## [WHAT YOU HAVE TO DO]
Where a record holds a picture, leave the picture out; otherwise repeat every record exactly.

┌────────

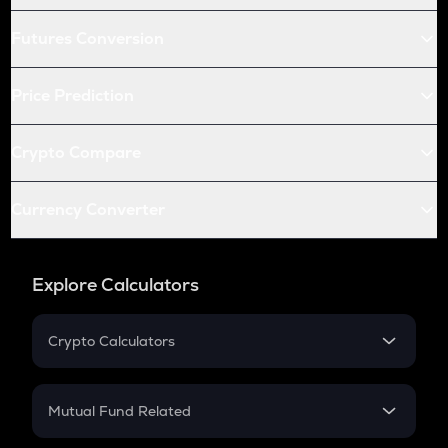
Futures Conversion
Price Prediction
Crypto Compare
Currency Converter
Explore Calculators
Crypto Calculators
Crypto SIP Calculator
Crypto Return
Mutual Fund Related
Crypto Tax
Mutual Fund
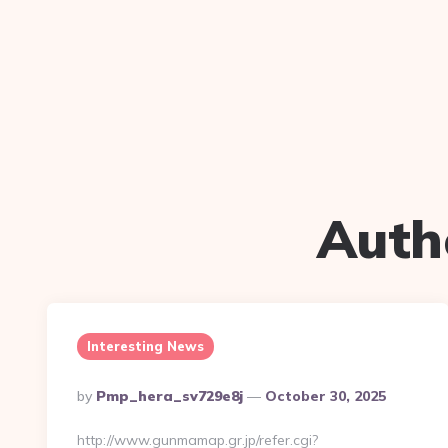
Auth
Interesting News
Posted
By
Pmp_hera_sv729e8j
October 30, 2025
By
http://www.gunmamap.gr.jp/refer.cgi?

└────────

## [ANSWER BOX]
Futures Conversion
Price Prediction
Crypto Compare
Currency Converter
Explore Calculators
Crypto Calculators
Crypto SIP Calculator
Crypto Return
Mutual Fund Related
Crypto Tax
Mutual Fund
Auth
Interesting News
Posted
By
Pmp_hera_sv729e8j
October 30, 2025
By
http://www.gunmamap.gr.jp/refer.cgi?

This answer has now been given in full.